Why AI in Education is Not the Death of, But the Revolution of Critical Thinking
One of the fastest-growing fears in education today is that artificial intelligence (AI) in classrooms signals the end of critical thinking. While debates persist, some educators and industry voices suggest that AI provides an opportunity to use critical thinking in new ways, instead of erasing it. In a recent article on Digital Journal, Elizabeth Tweedale, CEO of Coco Coders, believes the fear of AI integration overlooks an essential perspective. When used intentionally and carefully, AI can actually foster and improve students' critical thinking.
From Rote Learning to Real Problem-Solving
Critical thinking has been an important goal in education for a long time, but its role is evolving. Elizabeth distinguishes critical thinking from memorizing facts or following a trail of guided steps. Instead, it involves identifying the deeper, underlying questions, deconstructing problems, and separating challenges into parts that can be approached in creative or cross-disciplinary ways. It means moving beyond a single correct answer and learning to iterate, reflect, and ask better questions.
Coding is a clear example of how critical thinking can be experienced in the contemporary classroom. When children learn to code, they are not just learning a technical skill. They learn to reason, to experiment, and to debug. They might start with a simple coding block, but further down the process, they are asking, "Should I use a loop or a clone? What happens if I try a different approach? Why did my solution not work the way I expected it to?" These are the beginning sparks of critical thinking: connecting concepts, testing ideas, and reflecting on their work.

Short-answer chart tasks
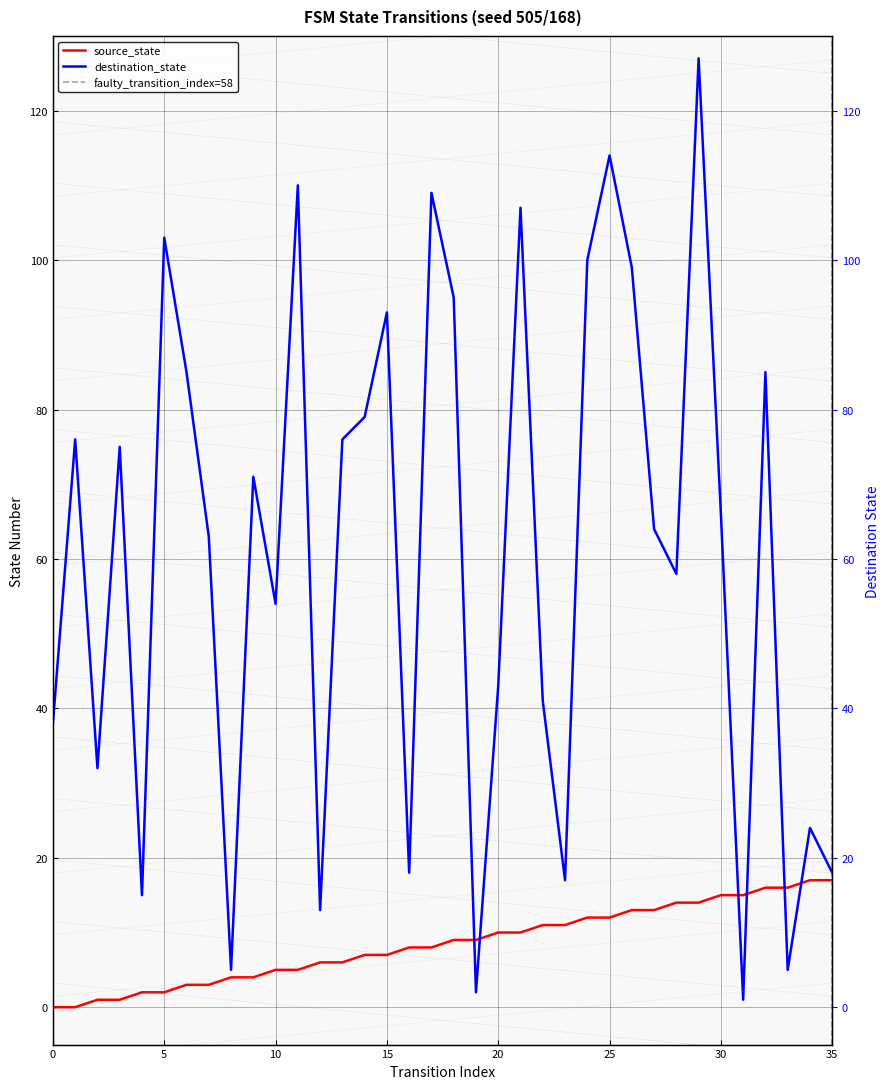

What is the maximum value for source_state?

17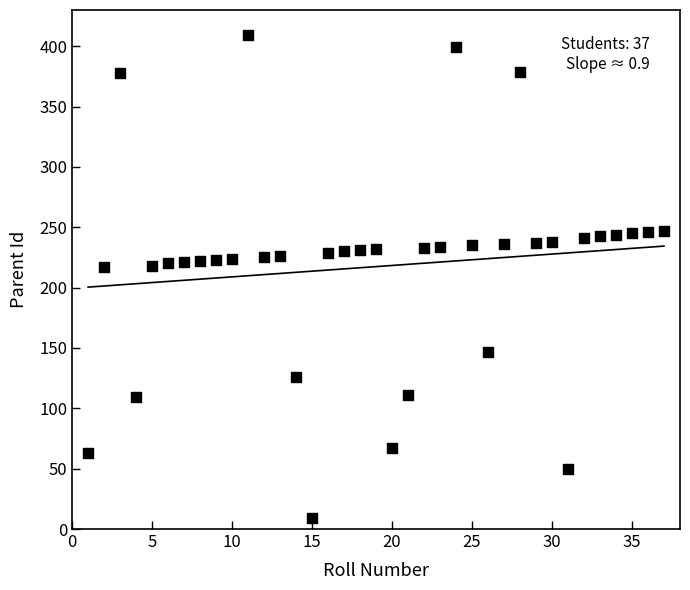

What is the range of X values (max minus min)?

36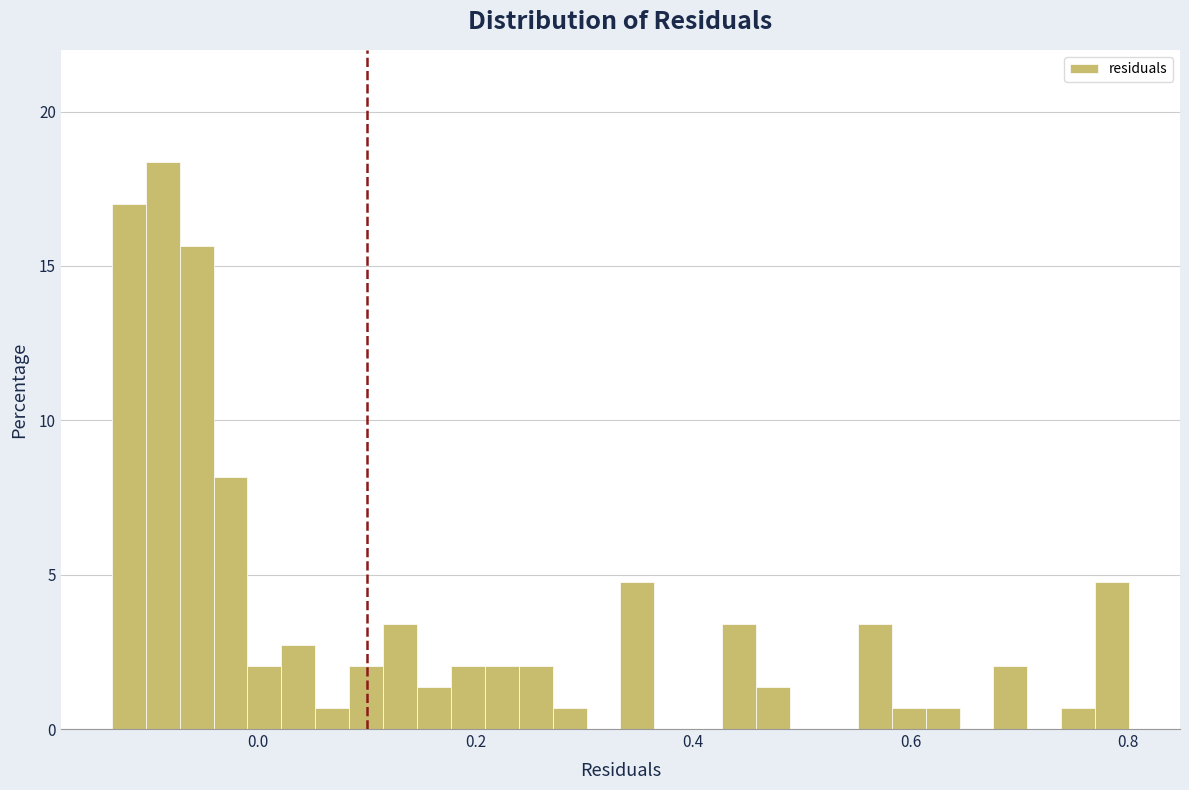

Around what value on the x-axis is the tallest bar? Give the approximate position of its centre, as read against the axis.

-0.08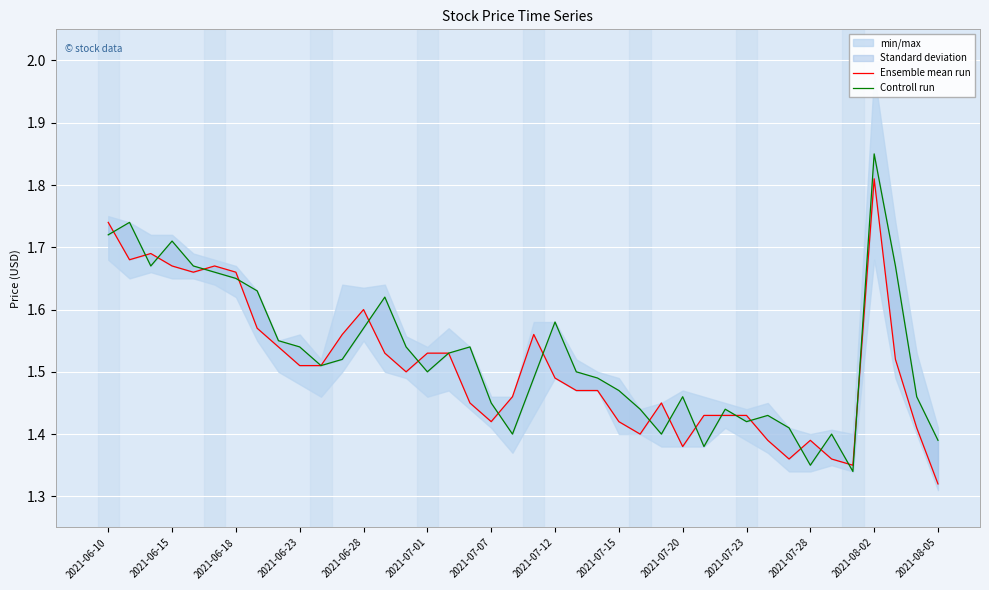

True or false: Controll run and Ensemble mean run cross at least once.

True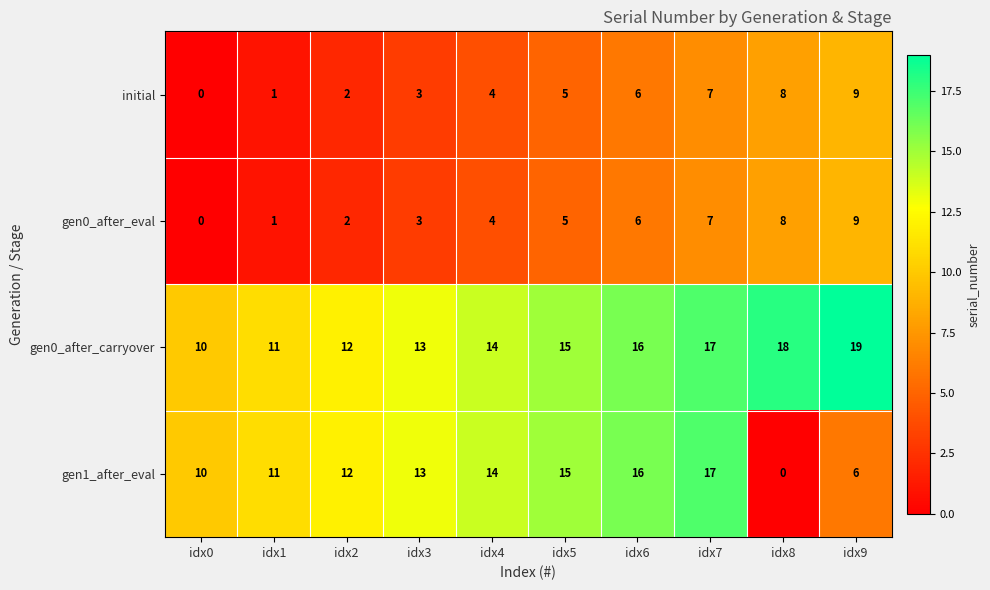

The gen0_after_carryover series shows 5 at idx9. True or false?

False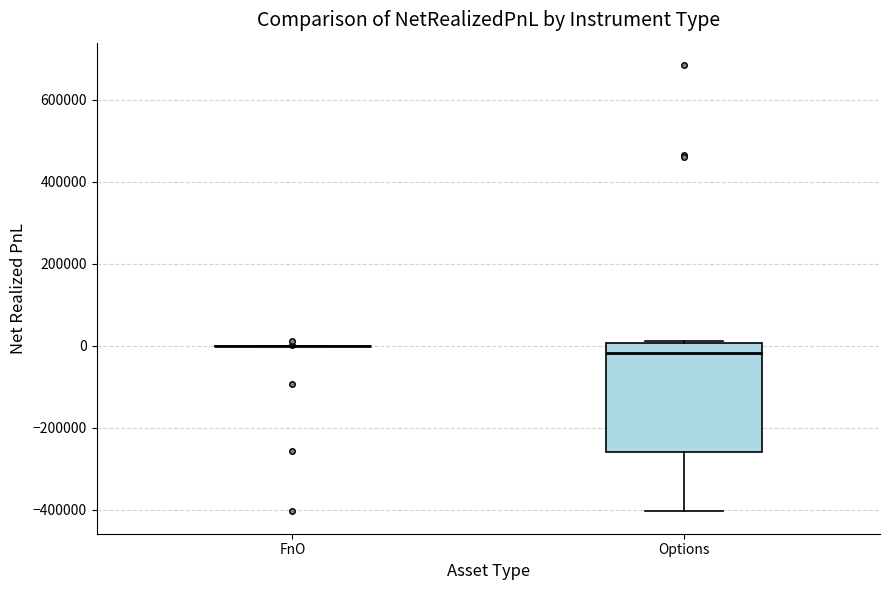

Reading left to right, transcribe this box plot: for each box, give where its median line is, the range the box spans, and where its two whiskers end, as read against the y-axis. The values are not printed on the chart, so give them approximately, as read against the axis.

FnO: box collapsed to a line at 0, whiskers 0 to 0
Options: median -20000, box -260000 to 0, whiskers -400000 to 20000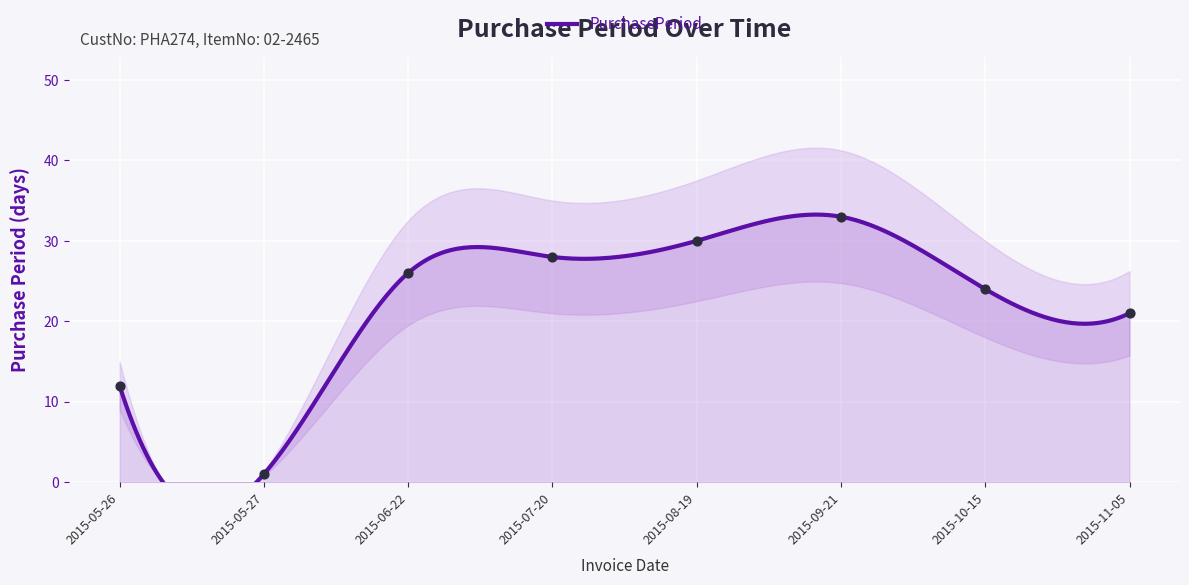

Between 2015-06-22 and 2015-05-26, which is larger?

2015-06-22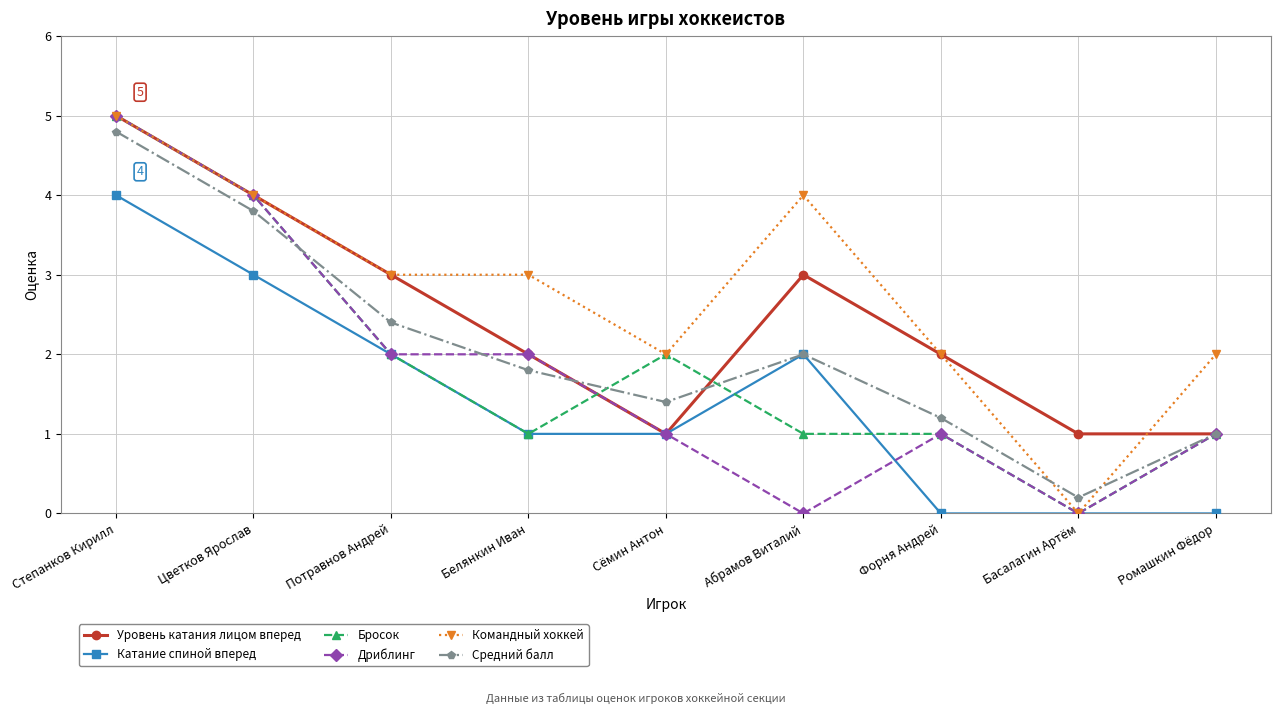

The value of Бросок at Форня Андрей is 0.4. True or false?

False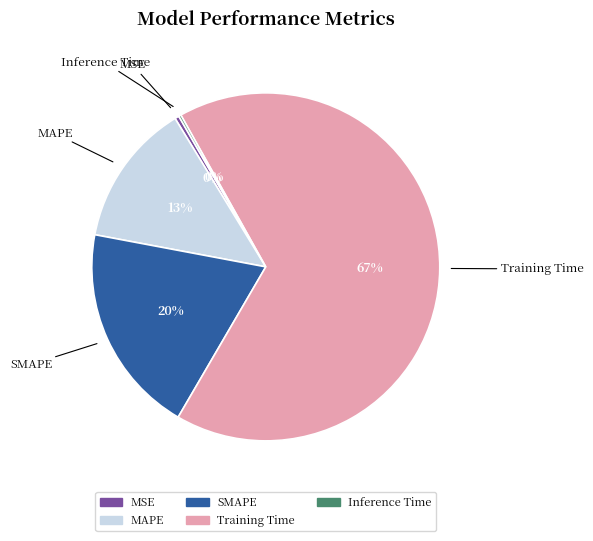

True or false: MSE accounts for 0% of the total.

True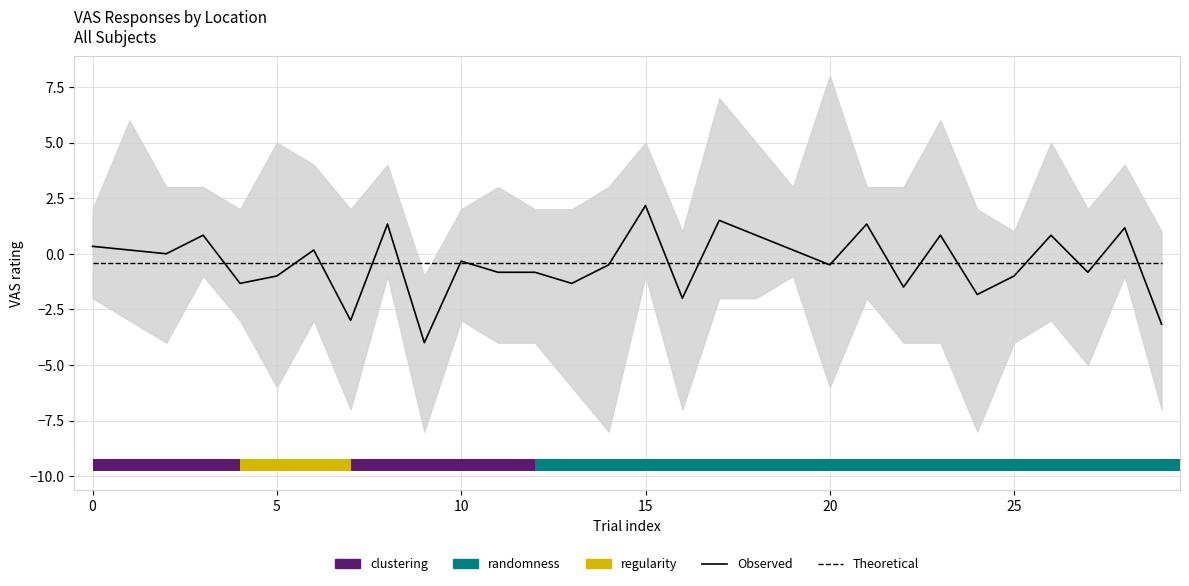

What is the label of the 20th bar from the right?

10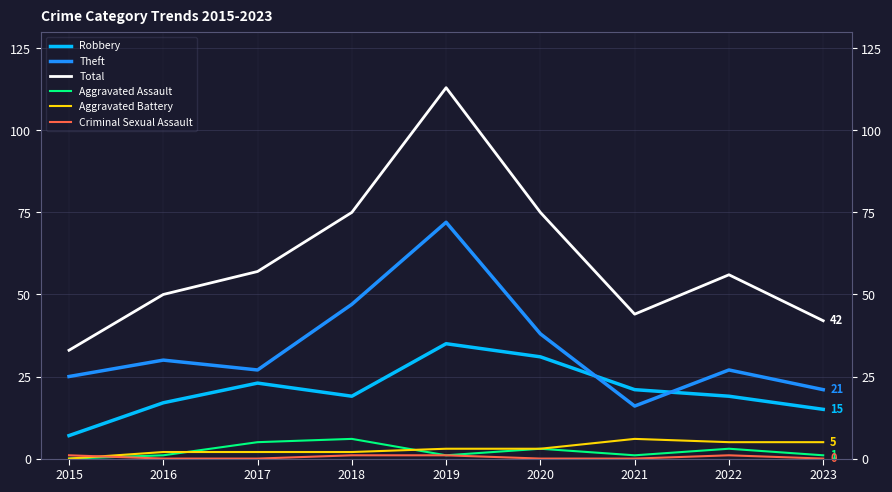

What is the total value across all series at 2016?

100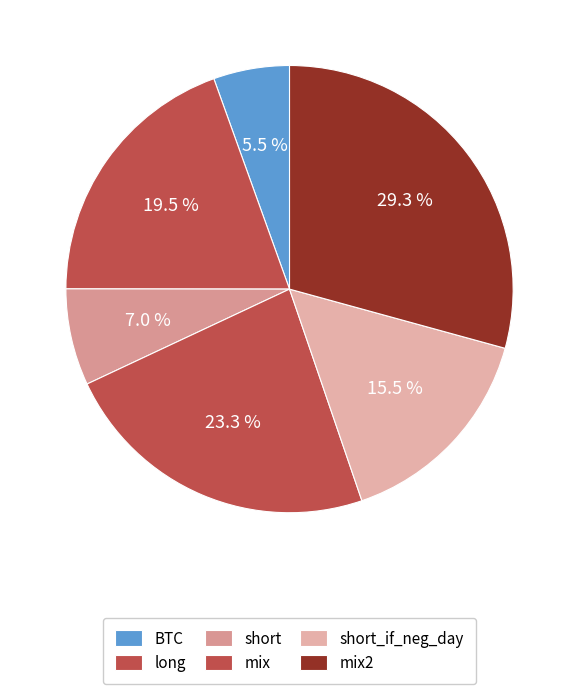

What is the largest slice in the pie chart?

mix2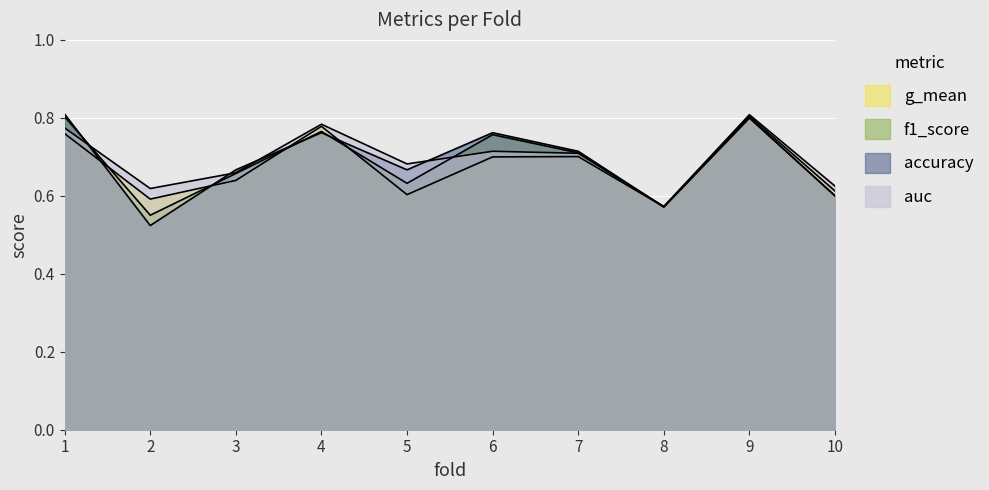

What is the average value of the f1_score series?

0.7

(TASK INSTRUCTIONS):
Rewrite the stretch of the article on AI and critical thinking from "Why AI in Education" through "students' critical thinking.", swapping "educators" for "teachers".

(ANSWER BOX):
Why AI in Education is Not the Death of, But the Revolution of Critical Thinking
One of the fastest-growing fears in education today is that artificial intelligence (AI) in classrooms signals the end of critical thinking. While debates persist, some teachers and industry voices suggest that AI provides an opportunity to use critical thinking in new ways, instead of erasing it. In a recent article on Digital Journal, Elizabeth Tweedale, CEO of Coco Coders, believes the fear of AI integration overlooks an essential perspective. When used intentionally and carefully, AI can actually foster and improve students' critical thinking.